The Public Investment Fund (PIF) was awarded another $40 billion in government reserves in the first half of 2020 to tap into various opportunities[2]. Investments have ranged from Uber to Softbank’s Vision Fund to electric carmaker Lucid Motors to Disney. PIF also favours the hydrocarbons industry, taking stakes in oil giants BP, Total and Shell.

In recent months, efforts have been underway across the GCC to diversify supply chains to prevent overreliance on foreign suppliers. This has fostered stronger regional ties – including the adoption of a Kuwaiti proposal to create a joint food supply network across the GCC[3]. Special arrangements at borders and customs posts have ensured the flow of basic food and medical supplies within the six-member alliance.

Other sectors offering investment potential include healthcare, construction and transport.

A report by Alpen Capital predicts a boost in investments to meet the growing pandemic-led demand and possibility of future outbreaks. These will include research activities and digitization in a bid to drive growth of services and improve operational efficiencies[4]. Alpen Capital noted that Saudi Arabia represents just over half (56%) of the region’s healthcare, followed by the UAE.

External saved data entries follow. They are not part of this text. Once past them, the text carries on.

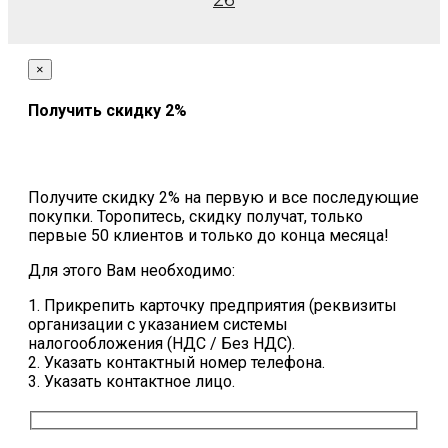
26
×
Получить скидку 2%
Получите скидку 2% на первую и все последующие
покупки. Торопитесь, скидку получат, только
первые 50 клиентов и только до конца месяца!
Для этого Вам необходимо:
1. Прикрепить карточку предприятия (реквизиты
организации с указанием системы
налогообложения (НДС / Без НДС).
2. Указать контактный номер телефона.
3. Указать контактное лицо.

Meanwhile, investors can look to the $1 trillion of construction and transport projects – either planned or in progress – as an enticing segment within the GCC. There are also a further $1.2bn of developments promised through long-term transformational masterplans and megaprojects, including Saudi Arabia’s $500 billion Neom future city[5].

Edris continued: “Such opportunities cannot be overlooked. They reinforce the importance for investors to pinpoint where they expect to see growth potential, and then to target individual sectors and markets accordingly. Savvy investors will need to target those whose resilience and potential for recovery will benefit from external forces with the capacity to drive growth across the GCC.”